Drei Fragen an Hans-H. Franck : Ein Dorf im Grünen

Hans-Heinrich Franck mit dem Spendenaufruf der Perliner. Mit dem Geld möchte die Gemeinde die Gerichtskosten decken.
Hans-Heinrich Franck mit dem Spendenaufruf der Perliner. Mit dem Geld möchte die Gemeinde die Gerichtskosten decken.

Kommune braucht Geld für Kinder und Landschaftspflege

von
17. November 2015, 13:58 Uhr

Als Bürgermeister engagiert sich Hans-Heinrich Franck in der Gemeinde. Er beantwortet heute unsere drei Fragen.

Was zeichnet Ihre Gemeinde aus?

Perlin liegt in einer sehr schönen Landschaft mit See und zahlreichen Bäumen. Perlin ist grün, ein schönes Dorf mit Ecken und Kanten. Die Infrastruktur ist überschaubar, aber ein Campingplatz und die Finnhüttensiedlung ziehen in den Sommermonaten mit 400 Gästen mehr Menschen an als wir Einwohner haben. Unsere aktive Feuerwehr, die Frauensportgruppe und die Volkssolidarität bereichern das Dorfleben.

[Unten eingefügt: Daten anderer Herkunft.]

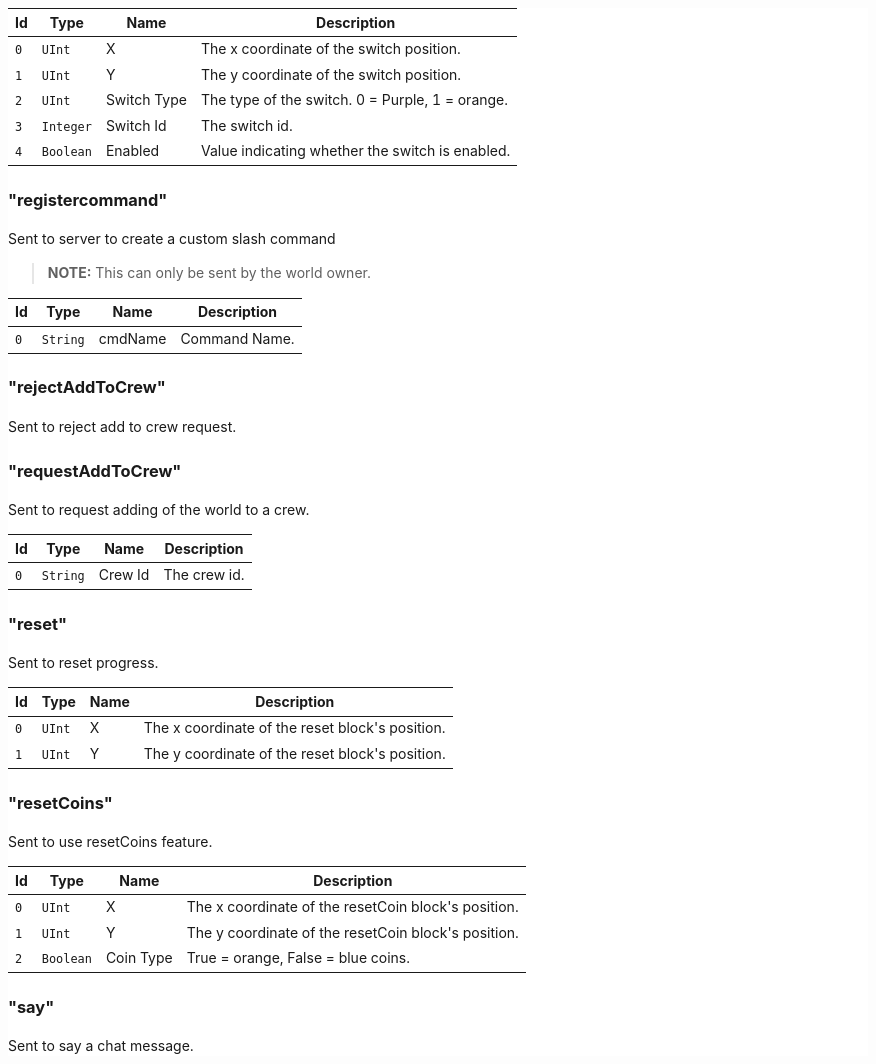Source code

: | Id  | Type      | Name        | Description
| --- | ----      | ----        | -----------
| `0` | `UInt`    | X           | The x coordinate of the switch position.
| `1` | `UInt`    | Y           | The y coordinate of the switch position.
| `2` | `UInt`    | Switch Type | The type of the switch. 0 = Purple, 1 = orange.
| `3` | `Integer` | Switch Id   | The switch id.
| `4` | `Boolean` | Enabled     | Value indicating whether the switch is enabled.

### <a id="sm-registercommand">"registercommand"</a>
Sent to server to create a custom slash command
> **NOTE:** This can only be sent by the world owner.

| Id  | Type     | Name    | Description
| --- | ----     | ----    | -----------
| `0` | `String`  | cmdName | Command Name.

### <a id="sm-rejectAddToCrew">"rejectAddToCrew"</a>
Sent to reject add to crew request.

### <a id="sm-requestAddToCrew">"requestAddToCrew"</a>
Sent to request adding of the world to a crew.

| Id  | Type     | Name    | Description
| --- | ----     | ----    | -----------
| `0` | `String` | Crew Id | The crew id.

### <a id="sm-reset">"reset"</a>
Sent to reset progress.

| Id  | Type   | Name | Description
| --- | ----   | ---- | -----------
| `0` | `UInt` | X    | The x coordinate of the reset block's position.
| `1` | `UInt` | Y    | The y coordinate of the reset block's position.

### <a id="sm-resetCoins">"resetCoins"</a>
Sent to use resetCoins feature.

| Id  | Type   | Name | Description
| --- | ----   | ---- | -----------
| `0` | `UInt` | X    | The x coordinate of the resetCoin block's position.
| `1` | `UInt` | Y    | The y coordinate of the resetCoin block's position.
| `2` | `Boolean` | Coin Type    | True = orange, False = blue coins.

### <a id="sm-say">"say"</a>
Sent to say a chat message.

Was sollte sich ein Besucher unbedingt anschauen?

Unsere Feldsteinkirche ist älter als 800 Jahre, der Park vom ehemaligen Gutshaus mit seinem Baumbestand und Rhododendren in direkter Nachbarschaft zum Geburtshaus von Schriftsteller und Ingenieur Heinrich Seidel.

Was wünschen Sie sich vom Landkreis?

Mehr Geld und das bei der Berechnung der Abgaben endlich die Zahl der Kinder eine Berücksichtigung erfährt, denn der vorhandene Baumbestand und die Anzahl der Kinder machen Perlin finanziell arm. Wir brauchen sieben erwachsene Steuerzahler im Dorf, damit ein Kind zu Schule fahren kann. Obwohl zahlreiche junge Menschen wieder zurück in ihr Heimatdorf wollen, verwehrt uns der Kreis die Erschließung von Bauland.